• Exercise:
Somewhere below, one line contains "Хоть отдохну ночью, --- усмехнулась" and a later line contains "Я следил за вами целых три часа.". Output those two lines and everything between them exactly, and nothing else.

• Excerpted records:
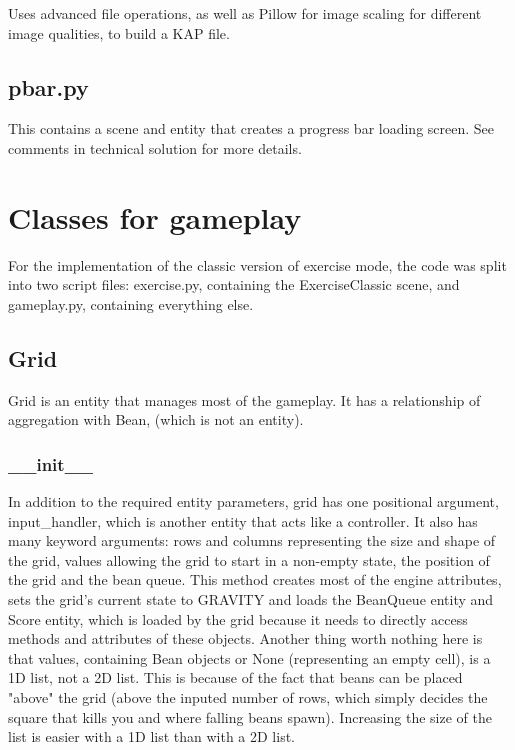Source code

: \documentclass{report}
\begin{document}
Uses advanced file operations, as well as Pillow for image scaling for different image qualities, to build a KAP file.

\subsection{pbar.py}

This contains a scene and entity that creates a progress bar loading screen. See comments in technical solution for more details.

\section{Classes for gameplay}

For the implementation of the classic version of exercise mode, the code was split into two script files: exercise.py, containing the ExerciseClassic scene, and gameplay.py, containing everything else.

\subsection{Grid}

Grid is an entity that manages most of the gameplay. It has a relationship of aggregation with Bean, (which is not an entity).

\subsubsection{\_\_init\_\_}

In addition to the required entity parameters, grid has one positional argument, input\_handler, which is another entity that acts like a controller. It also has many keyword arguments: rows and columns representing the size and shape of the grid, values allowing the grid to start in a non-empty state, the position of the grid and the bean queue. This method creates most of the engine attributes, sets the grid's current state to GRAVITY and loads the BeanQueue entity and Score entity, which is loaded by the grid because it needs to directly access methods and attributes of these objects. Another thing worth nothing here is that values, containing Bean objects or None (representing an empty cell), is a 1D list, not a 2D list. This is because of the fact that beans can be placed "above" the grid (above the inputed number of rows, which simply decides the square that kills you and where falling beans spawn). Increasing the size of the list is easier with a 1D list than with a 2D list.
\end{document}
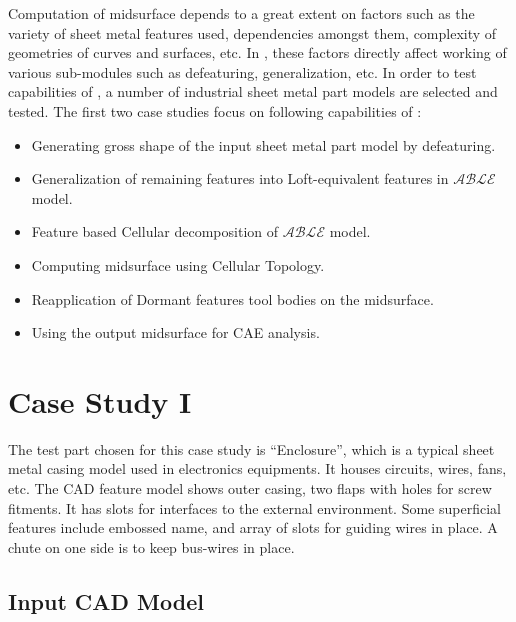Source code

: Computation of midsurface depends to a great extent on factors such as the variety of sheet metal features used, dependencies amongst them, complexity of geometries of curves and surfaces, etc. In \mysystemname, these factors directly affect working of various sub-modules such as defeaturing, generalization, etc.
In order to test capabilities of \mysystemname, a number of industrial sheet metal part models are selected and tested.
The first two case studies focus on following capabilities of \mysystemname:
\begin{itemize}[noitemsep,topsep=2pt,parsep=2pt,partopsep=2pt]
\item Generating gross shape of the input sheet metal part model by defeaturing.
\item Generalization of remaining features into Loft-equivalent features in $\mathcal{ABLE}$ model.
\item Feature based Cellular decomposition of $\mathcal{ABLE}$ model.
\item Computing midsurface using Cellular Topology.
\item Reapplication of Dormant features tool bodies on the midsurface.
\item Using the output midsurface for CAE analysis.
\end{itemize}

\section{Case Study I}

The test part chosen for this case study is ``Enclosure'', which is a typical sheet metal casing model used in electronics equipments. It houses circuits, wires, fans, etc.  The CAD feature model shows outer casing, two flaps with holes for screw fitments. It has slots for interfaces to the external environment. Some superficial features include embossed name, and array of slots for guiding wires in place. A chute on one side is to keep bus-wires in place. 


\subsection{Input CAD Model}



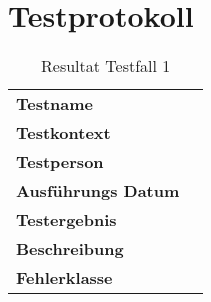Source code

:\section{Testprotokoll}


\begin{table}[H]
    \begin{tabular}{|L{0.3\textwidth}|L{0.65\textwidth}|}
        \hline
           \\[10pt]
        \hline
        \textbf{Testname} &  \\
        \hline
        \textbf{Testkontext} &  \\
        \hline
        \textbf{Testperson} &  \\
        \hline
        \textbf{Ausführungs Datum} &  \\
        \hline
        \textbf{Testergebnis} &  \\
        \hline
        \textbf{Beschreibung} &  \\ 
        \hline
        \textbf{Fehlerklasse} & \\ 
        \hline
    \end{tabular}
    \caption{Resultat Testfall 1}
\end{table}

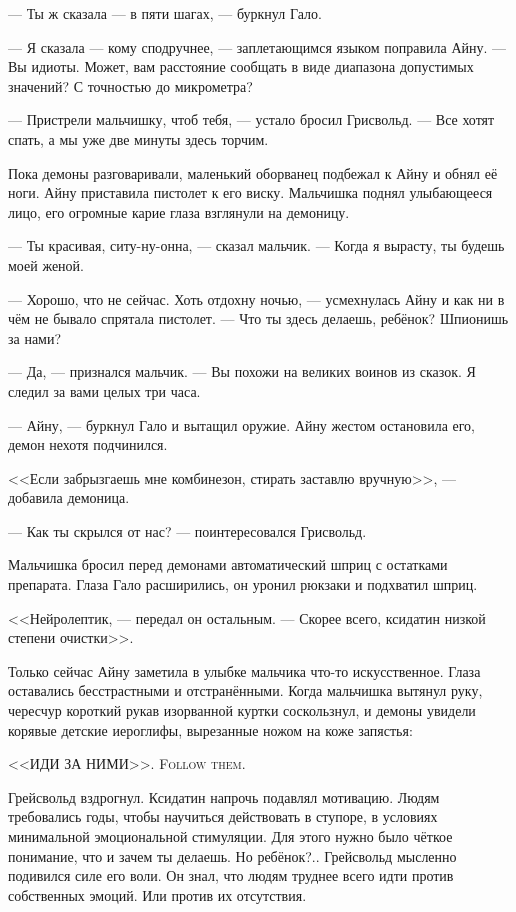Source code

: --- Ты ж сказала --- в пяти шагах, --- буркнул Гало.

--- Я сказала --- кому сподручнее, --- заплетающимся языком поправила Айну.
--- Вы идиоты.
Может, вам расстояние сообщать в виде диапазона допустимых значений?
С точностью до микрометра?

--- Пристрели мальчишку, чтоб тебя, --- устало бросил Грисвольд.
--- Все хотят спать, а мы уже две минуты здесь торчим.

Пока демоны разговаривали, маленький оборванец подбежал к Айну и обнял её ноги.
Айну приставила пистолет к его виску.
Мальчишка поднял улыбающееся лицо, его огромные карие глаза взглянули на демоницу.

--- Ты красивая, ситу-ну-онна\FM, --- сказал мальчик.
--- Когда я вырасту, ты будешь моей женой.

--- Хорошо, что не сейчас.
Хоть отдохну ночью, --- усмехнулась Айну и как ни в чём не бывало спрятала пистолет.
--- Что ты здесь делаешь, ребёнок?
Шпионишь за нами?

--- Да, --- признался мальчик.
--- Вы похожи на великих воинов из сказок.
Я следил за вами целых три часа.

--- Айну, --- буркнул Гало и вытащил оружие.
Айну жестом остановила его, демон нехотя подчинился.

<<Если забрызгаешь мне комбинезон, стирать заставлю вручную>>, --- добавила демоница.

--- Как ты скрылся от нас? --- поинтересовался Грисвольд.

Мальчишка бросил перед демонами автоматический шприц с остатками препарата.
Глаза Гало расширились, он уронил рюкзаки и подхватил шприц.

<<Нейролептик, --- передал он остальным.
--- Скорее всего, ксидатин низкой степени очистки>>.

Только сейчас Айну заметила в улыбке мальчика что-то искусственное.
Глаза оставались бесстрастными и отстранёнными.
Когда мальчишка вытянул руку, чересчур короткий рукав изорванной куртки соскользнул, и демоны увидели корявые детские иероглифы, вырезанные ножом на коже запястья:

{<<ИДИ ЗА НИМИ>>.}
{\textsc{Follow them.}}

Грейсвольд вздрогнул.
Ксидатин напрочь подавлял мотивацию.
Людям требовались годы, чтобы научиться действовать в ступоре, в условиях минимальной эмоциональной стимуляции.
Для этого нужно было чёткое понимание, что и зачем ты делаешь.
Но ребёнок?..
Грейсвольд мысленно подивился силе его воли.
Он знал, что людям труднее всего идти против собственных эмоций.
Или против их отсутствия.

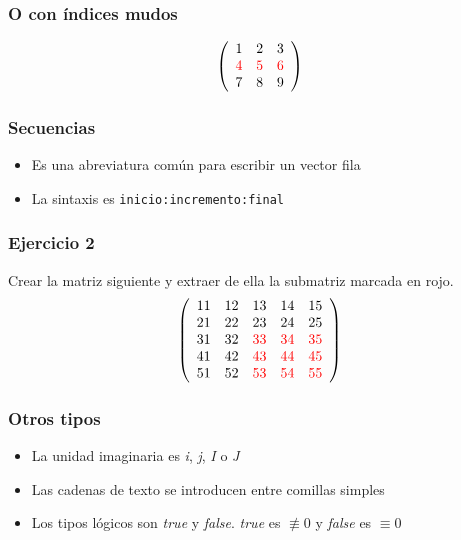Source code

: \documentclass[12pt]{beamer}
\begin{document}
\begin{frame}
\frametitle{O con índices mudos}
\[ \left(
\begin{array}{ccc}
1&2&3\\
\textcolor{red}{4}&\textcolor{red}{5}&\textcolor{red}{6}\\
7&8&9
\end{array} \right)
\]
\testcode
\end{frame}

\testcode{
\begin{lstlisting}
\end{lstlisting}
}



\begin{frame}
\frametitle{Secuencias}
\begin{itemize}
\item Es una abreviatura común para escribir un vector fila
\item La sintaxis es \texttt{inicio:incremento:final}
\end{itemize}
\testcode
\end{frame}

\begin{frame}
\frametitle{Ejercicio 2} 
Crear la matriz siguiente y extraer de ella la submatriz marcada en rojo.
\[ \left( \begin{array}{ccccc}
11&12&13&14&15\\
21&22&23&24&25\\
31&32&\textcolor{red}{33}&\textcolor{red}{34}&\textcolor{red}{35}\\
41&42&\textcolor{red}{43}&\textcolor{red}{44}&\textcolor{red}{45}\\
51&52&\textcolor{red}{53}&\textcolor{red}{54}&\textcolor{red}{55}
\end{array} \right) \]
\end{frame}

\begin{frame}
\frametitle{Otros tipos}
\begin{itemize}
\item La unidad imaginaria es \emph{i}, \emph{j}, \emph{I} o \emph{J}
\item Las cadenas de texto se introducen entre comillas simples
\item Los tipos lógicos son \emph{true} y \emph{false}.  \emph{true}
  es $\not \equiv 0$ y \emph{false} es $\equiv 0$
\end{itemize}
\end{frame}
\end{document}
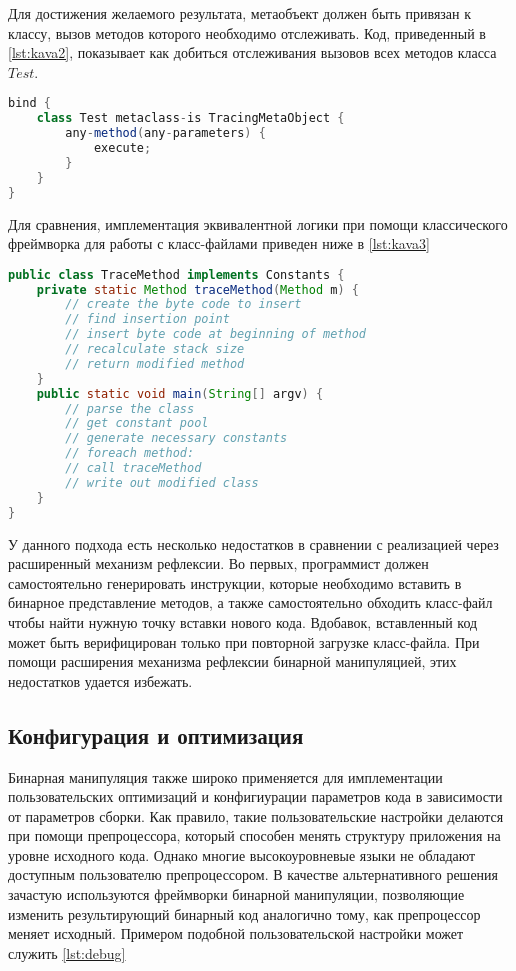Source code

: Для достижения желаемого результата, метаобъект должен быть привязан к классу, вызов методов которого необходимо отслеживать. Код, приведенный в \autoref{lst:kava2}, показывает как добиться отслеживания вызовов всех методов класса $Test$.

\begin{lstlisting}[language=Java, caption=Привязка класса к метаобъекту в $Kava$, label=lst:kava2]
bind {
    class Test metaclass-is TracingMetaObject {
        any-method(any-parameters) {
            execute;
        }
    }
}
\end{lstlisting}

Для сравнения, имплементация эквивалентной логики при помощи классического фреймворка для работы с класс-файлами приведен ниже в \autoref{lst:kava3}

\begin{lstlisting}[language=Java, caption=Реализация аналогичной функциональности при помощи классического фреймворка для работы с класс-файлом, label=lst:kava3]
public class TraceMethod implements Constants {
    private static Method traceMethod(Method m) {
        // create the byte code to insert
        // find insertion point
        // insert byte code at beginning of method
        // recalculate stack size
        // return modified method
    }
    public static void main(String[] argv) {
        // parse the class
        // get constant pool
        // generate necessary constants
        // foreach method:
        // call traceMethod
        // write out modified class
    }
}
\end{lstlisting}

У данного подхода есть несколько недостатков в сравнении с реализацией через расширенный механизм рефлексии. Во первых, программист должен самостоятельно генерировать инструкции, которые необходимо вставить в бинарное представление методов, а также самостоятельно обходить класс-файл чтобы найти нужную точку вставки нового кода. Вдобавок, вставленный код может быть верифицирован только при повторной загрузке класс-файла. При помощи расширения механизма рефлексии бинарной манипуляцией, этих недостатков удается избежать.

\subsection{Конфигурация и оптимизация}

Бинарная манипуляция также широко применяется для имплементации пользовательских оптимизаций и конфигиурации параметров кода в зависимости от параметров сборки. Как правило, такие пользовательские настройки делаются при помощи препроцессора, который способен менять структуру приложения на уровне исходного кода. Однако многие высокоуровневые языки не обладают доступным пользователю препроцессором. В качестве альтернативного решения зачастую используются фреймворки бинарной манипуляции, позволяющие изменить результирующий бинарный код аналогично тому, как препроцессор меняет исходный. Примером подобной пользовательской настройки может служить \autoref{lst:debug}

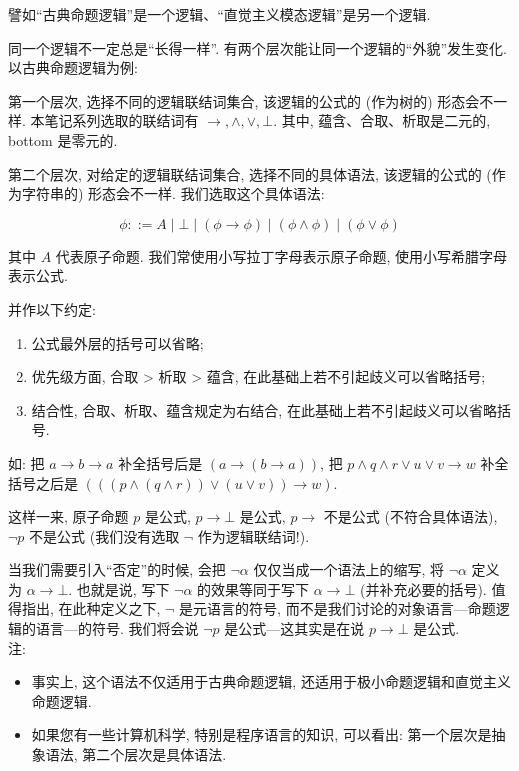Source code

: \documentclass{article}
\def\a{\alpha}
\begin{document}
譬如``古典命题逻辑''是一个逻辑、``直觉主义模态逻辑''是另一个逻辑. 

同一个逻辑不一定总是``长得一样''. 有两个层次能让同一个逻辑的``外貌''发生变化. 以古典命题逻辑为例:

第一个层次, 选择不同的逻辑联结词集合, 该逻辑的公式的 (作为树的) 形态会不一样. 本笔记系列选取的联结词有 $\to,\land,\lor,\bot$. 其中, 蕴含、合取、析取是二元的, bottom 是零元的.

第二个层次, 对给定的逻辑联结词集合, 选择不同的具体语法, 该逻辑的公式的 (作为字符串的) 形态会不一样. 我们选取这个具体语法:

$$
\phi ::= A \mid \bot \mid (\phi \to \phi) \mid (\phi \land \phi) \mid (\phi \lor \phi)
$$ 

其中 $A$ 代表原子命题. 我们常使用小写拉丁字母表示原子命题, 使用小写希腊字母表示公式.

并作以下约定: 
\begin{enumerate}
\item 公式最外层的括号可以省略;
\item 优先级方面, 合取 > 析取 > 蕴含, 在此基础上若不引起歧义可以省略括号;
\item 结合性, 合取、析取、蕴含规定为右结合, 在此基础上若不引起歧义可以省略括号.
\end{enumerate}
如: 把 $a \to b \to a$ 补全括号后是 $(a \to (b \to a))$, 把 
$p \land q \land r \lor u \lor v \to w$ 补全括号之后是 
$(((p \land (q \land r)) \lor (u \lor v)) \to w)$.

这样一来, 原子命题 $p$ 是公式, $p \to \bot$ 是公式, $p \to$ 不是公式 (不符合具体语法), $\neg p$ 不是公式 (我们没有选取 $\neg$ 作为逻辑联结词!).

当我们需要引入``否定''的时候, 会把 $\neg \a$ 仅仅当成一个语法上的缩写, 将 $\neg \a$ 定义为 $\a \to \bot$. 也就是说, 写下 $\neg \a$ 的效果等同于写下 $\a \to \bot$ (并补充必要的括号). 值得指出, 在此种定义之下, $\neg$ 是元语言的符号, 而不是我们讨论的对象语言---命题逻辑的语言---的符号. 我们将会说 $\neg p$ 是公式---这其实是在说 $p \to \bot$ 是公式.\\

注: 
\begin{itemize}
	\item 事实上, 这个语法不仅适用于古典命题逻辑, 还适用于极小命题逻辑和直觉主义命题逻辑.
	\item 如果您有一些计算机科学, 特别是程序语言的知识, 可以看出: 第一个层次是抽象语法, 第二个层次是具体语法.
\end{itemize}
\end{document}

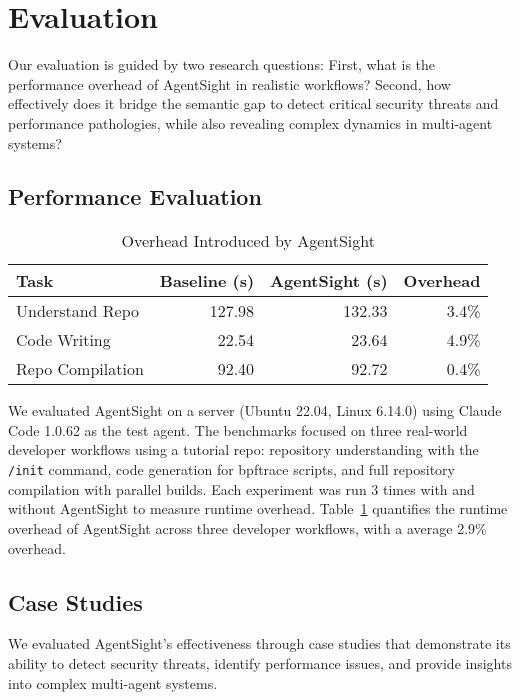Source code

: \section{Evaluation}

Our evaluation is guided by two research questions: First, what is the performance overhead of AgentSight in realistic workflows? Second, how effectively does it bridge the semantic gap to detect critical security threats and performance pathologies, while also revealing complex dynamics in multi-agent systems?

\subsection{Performance Evaluation}

\begin{table}[h]
\centering
\caption{Overhead Introduced by AgentSight}
\label{tab:build-overhead}
\begin{tabular}{lrrr}
\toprule
Task & Baseline (s) & AgentSight (s) & Overhead \\
\midrule
Understand Repo & 127.98 & 132.33 & 3.4\% \\
Code Writing & 22.54 & 23.64 & 4.9\% \\
Repo Compilation & 92.40 & 92.72 & 0.4\% \\
\bottomrule
\end{tabular}
\end{table}

 We evaluated AgentSight on a server (Ubuntu 22.04, Linux 6.14.0) using Claude Code 1.0.62 as the test agent. The benchmarks focused on three real-world developer workflows using a tutorial repo\cite{ebpftutorial}: repository understanding with the \texttt{/init} command, code generation for bpftrace scripts, and full repository compilation with parallel builds. Each experiment was run 3 times with and without AgentSight to measure runtime overhead.
Table~\ref{tab:build-overhead} quantifies the runtime overhead of AgentSight across three developer workflows, with a average 2.9\% overhead.  

\subsection{Case Studies}

We evaluated AgentSight's effectiveness through case studies that demonstrate its ability to detect security threats, identify performance issues, and provide insights into complex multi-agent systems.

• Worked solution:
Хоть отдохну ночью, --- усмехнулась Айну и как ни в чём не бывало спрятала пистолет.
--- Что ты здесь делаешь, ребёнок?
Шпионишь за нами?

--- Да, --- признался мальчик.
--- Вы похожи на великих воинов из сказок.
Я следил за вами целых три часа.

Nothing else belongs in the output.